Set in the 1857 American frontier, the upcoming limited series American Primeval — from director and executive producer Pete Berg, creator, writer, and executive producer Mark L. Smith, and executive producer Eric Newman — follows different groups and individuals fighting to survive and gain control of the lands out West. Chief among them are the members of the Mormon Church. Fleeing widespread persecution, violence, and humiliation, they travel to Utah to build a safe space and stronghold. And their leader, Brigham Young, will do whatever it takes to secure the survival of his flock.




When actor Kim Coates (Bad Blood, Sons of Anarchy) got the call to play real-life historical figure Young, his answer was immediate. “It was the offer of a lifetime,” Coates tells Tudum. “I’d long wanted to work with [director] Pete Berg. I knew how difficult it was going to be, inhabiting this true historical figure. We actors like to throw around the phrase, ‘I’ve never played someone like this before,’ but I genuinely have never played a character like Brigham Young before, someone who people are immediately aware of just by their name.”
Coates immersed himself in research, reading two biographies on Young — Brigham Young: Pioneer Prophet and The Prophet and the Reformer: The Letters of Brigham Young and Thomas L. Kane — as well as The Twenty-Seventh Wife, the story of Young’s wife who divorced him.
Coates adds, “I also spoke to two people in my own life, with whom I have a personal connection, who are longtime members of the Mormon Church. They opened their doors to me and were generous with their knowledge. That helped me to feel more like this man that I’m really nothing like in real life. I wanted to know all about Young, and it was a difficult journey at times.”
Establishing Young’s physicality was key to Coates’ process. “I usually start from the inside out,” he says. “I start from the inside and then I work myself out to how they look, or how they walk, how they talk. This was different. I needed his physicality.”
Coates learned that Young had famously piercing blue eyes and an intense stare. He was also shorter and heavier, so Coates gained weight for the role. The actor dyed his famously dark hair reddish blond and donned mutton chops after learning Young was unable to grow facial hair. He tailored a mid-Atlantic accent for the role — there are no audio recordings of Young speaking, but he relied on a recording of a Mormon prophet from the 1890s as a jumping-off point — and worked closely with the costuming, hair, and makeup teams to craft Young’s look.
“It was a wonderful collaboration. How many vests would he have? How clean would he be? The top hat was a very important piece of the costuming,” Coates says. “The wardrobe was just key for me, and I got to feel very comfortable in it, even though it’s all wool. If anyone was going to dress well, it was Brigham Young. The wardrobe helped me play this guy to no end, for sure.”

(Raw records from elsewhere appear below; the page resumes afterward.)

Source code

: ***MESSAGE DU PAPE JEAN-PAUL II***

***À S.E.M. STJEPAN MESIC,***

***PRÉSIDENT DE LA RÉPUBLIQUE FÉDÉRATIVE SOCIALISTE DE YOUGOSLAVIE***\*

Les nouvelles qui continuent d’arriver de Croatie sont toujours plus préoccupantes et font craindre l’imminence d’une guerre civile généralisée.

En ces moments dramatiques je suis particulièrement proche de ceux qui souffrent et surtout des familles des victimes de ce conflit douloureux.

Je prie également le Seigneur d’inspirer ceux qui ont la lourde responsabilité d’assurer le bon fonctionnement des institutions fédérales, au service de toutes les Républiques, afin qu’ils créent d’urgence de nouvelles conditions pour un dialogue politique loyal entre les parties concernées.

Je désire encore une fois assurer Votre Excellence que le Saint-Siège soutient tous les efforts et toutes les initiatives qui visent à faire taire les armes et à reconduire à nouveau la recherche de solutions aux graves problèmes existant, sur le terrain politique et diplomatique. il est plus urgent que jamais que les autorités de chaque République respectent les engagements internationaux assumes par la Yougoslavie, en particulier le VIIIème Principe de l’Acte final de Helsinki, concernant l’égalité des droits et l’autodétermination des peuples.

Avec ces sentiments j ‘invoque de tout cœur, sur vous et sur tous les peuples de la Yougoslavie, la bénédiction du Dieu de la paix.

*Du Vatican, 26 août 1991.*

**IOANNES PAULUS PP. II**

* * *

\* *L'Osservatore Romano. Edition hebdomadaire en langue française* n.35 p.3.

In playing a historical and religious figure, and particularly one who makes divisive decisions throughout the show’s narrative, Coates didn’t label his character a hero or villain. Like all characters in American Primeval, Young is fighting for his own survival and the survival of his people, no matter the cost.
“As an actor, you have to make choices,” he says. “Things start at the top and filter down, and we mustn’t shy away from both the nastiness and the goodness in our history. And this particular story has some of both, and it has some lessons that we can and should learn from. But boy, it was tough to survive in 1857. I don’t know how anyone did.”
As Young seeks to cement the Mormons’ stronghold in Utah, a large part of his strategy revolves around Fort Bridger, owned by Jim Bridger (Shea Whigham). President James Buchanan and the US government, at odds with the Mormons and their growing size and influence, are closely monitoring the group. Fort Bridger is key to the US Army’s continued presence out West, providing food, lodging, and other necessary resources. Young is eager to buy Fort Bridger from its reluctant owner — meaning Coates shares a good chunk of screen time with Whigham.
“Shea is just so brilliant,” says Coates. “I can’t talk enough about that guy as a talent and as a friend. I couldn’t have done this show without him. We play two completely opposite characters. When we got in the van to get going to work every day, he was Jim Bridger and I was Brigham Young.”
Both Coates and Whigham were so dedicated to their characters that director Berg addressed them both solely by their character names during production.
“I don’t think I ever talked to Kim Coates as Kim Coates,” Berg recalls. “It was only as Brigham Young the entire shoot. He’d come to set in that hair and the makeup and clothing and the attitude, and I would call him Governor Young. He would just stay in character all day. I thought it was extraordinary. Same with Shea Whigham as Jim Bridger. Basically, he was in character from the moment he got there. I wasn’t talking to Kim, I wasn’t talking to Shea. I was talking to Brigham Young and Jim Bridger, which I like because then it’s just all about the work.”
“I guess I exuded Brigham Young, with the boots and the coat and the top hat,” Coates says with a laugh. “What Netflix did in bringing all these people together was paramount in us then making the greatest show we could.”
American Primeval arrives on Netflix Jan. 9.